Additionally, I disagree with your thesis. An ASAT treat would not be in the interests of the United States, any more than the ABM treaty was, and for similar reasons. While the United States is far more dependent on satellites, it is also, for obvious and similar reasons, far more adept at satellite operations, including ASAT operations. In the absence of an ASAT treaty, the United States would be free to develop an appropriate ASAT and satellite defense program (it’s hard to build a robust defense program if you aren’t allowed to build the offensive weapons against which it must defend). And we can imagine that it would do both, meaning it would be in the excellent position of both being able to defend its assets in orbit and destroy the assets of opponents, if necessary.
Your thesis is merely another form of passive Maginot-line thinking. It never works. The only good defense includes active components, including, in this case, a robust ASAT program, and I cannot think of a single historical example of a mutual disarmament treaty that worked to the advantage of the more powerful and sophisticated party.

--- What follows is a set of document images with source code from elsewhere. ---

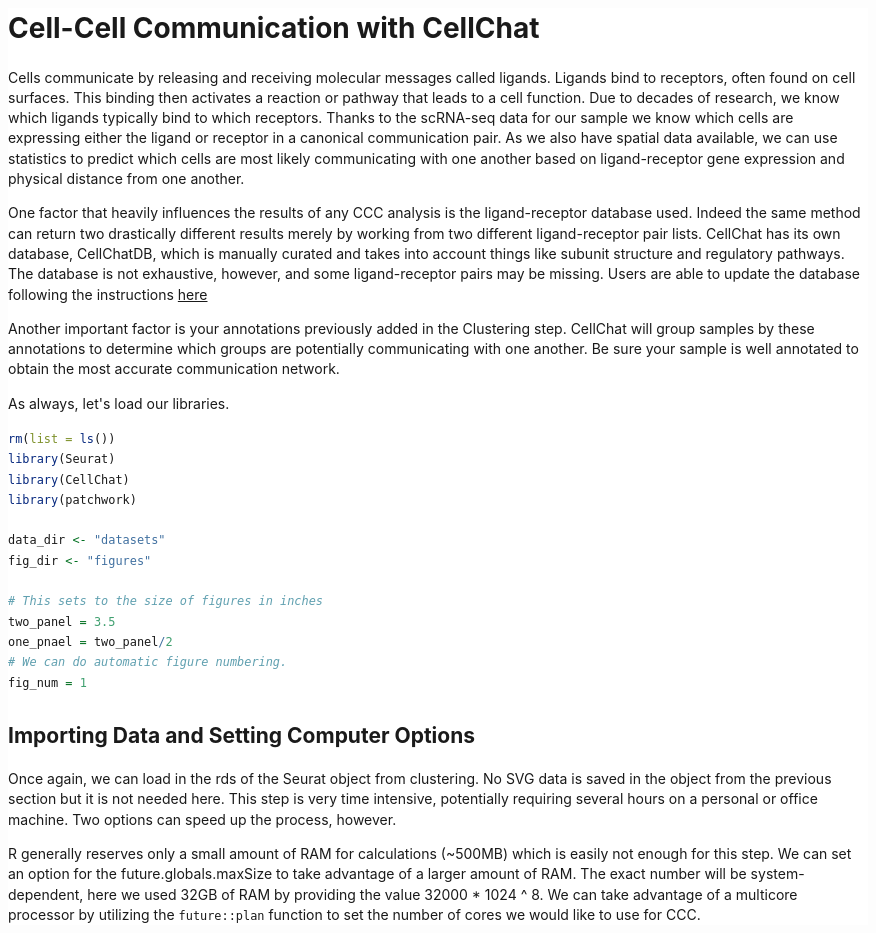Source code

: # Cell-Cell Communication with CellChat



Cells communicate by releasing and receiving molecular messages called ligands. Ligands bind to receptors, often found on cell surfaces. This binding then activates a reaction or pathway that leads to a cell function. Due to decades of research, we know which ligands typically bind to which receptors. Thanks to the scRNA-seq data for our sample we know which cells are expressing either the ligand or receptor in a canonical communication pair. As we also have spatial data available, we can use statistics to predict which cells are most likely communicating with one another based on ligand-receptor gene expression and physical distance from one another.

One factor that heavily influences the results of any CCC analysis is the ligand-receptor database used. Indeed the same method can return two drastically different results merely by working from two different ligand-receptor pair lists. CellChat has its own database, CellChatDB, which is manually curated and takes into account things like subunit structure and regulatory pathways. The database is not exhaustive, however, and some ligand-receptor pairs may be missing. Users are able to update the database following the instructions [here](https://htmlpreview.github.io/?https://github.com/jinworks/CellChat/blob/master/tutorial/Update-CellChatDB.html])

Another important factor is your annotations previously added in the Clustering step. CellChat will group samples by these annotations to determine which groups are potentially communicating with one another. Be sure your sample is well annotated to obtain the most accurate communication network.

As always, let's load our libraries.


``` r
rm(list = ls())
library(Seurat)
library(CellChat)
library(patchwork)

data_dir <- "datasets"
fig_dir <- "figures"

# This sets to the size of figures in inches
two_panel = 3.5
one_pnael = two_panel/2
# We can do automatic figure numbering.
fig_num = 1
```

## Importing Data and Setting Computer Options

Once again, we can load in the rds of the Seurat object from clustering. No SVG data is saved in the object from the previous section but it is not needed here. This step is very time intensive, potentially requiring several hours on a personal or office machine. Two options can speed up the process, however.

R generally reserves only a small amount of RAM for calculations (~500MB) which is easily not enough for this step. We can set an option for the future.globals.maxSize to take advantage of a larger amount of RAM. The exact number will be system-dependent, here we used 32GB of RAM by providing the value 32000 * 1024 ^ 8. We can take advantage of a multicore processor by utilizing the `future::plan` function to set the number of cores we would like to use for CCC.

I can well understand, of course, why the rest of the world fervently wishes for an ASAT treaty. The USSR loved the ABM treaty for the same reason: they knew very well they could not compete, and knew that the cheapest way to win the competition was to convince the United States to neuter itself. I can also understand why the Obama Administration likes the idea: their ambitions are all domestic, and they view foreign policy as either a distraction from the Real Job (remaking the United States internally) or, as here, as a cheap way to score points with aging Nuclear Freeze alumni boomers by trading away military security (the necessity for which they don’t believe anyway) for Nobel Peace Prize! headlines.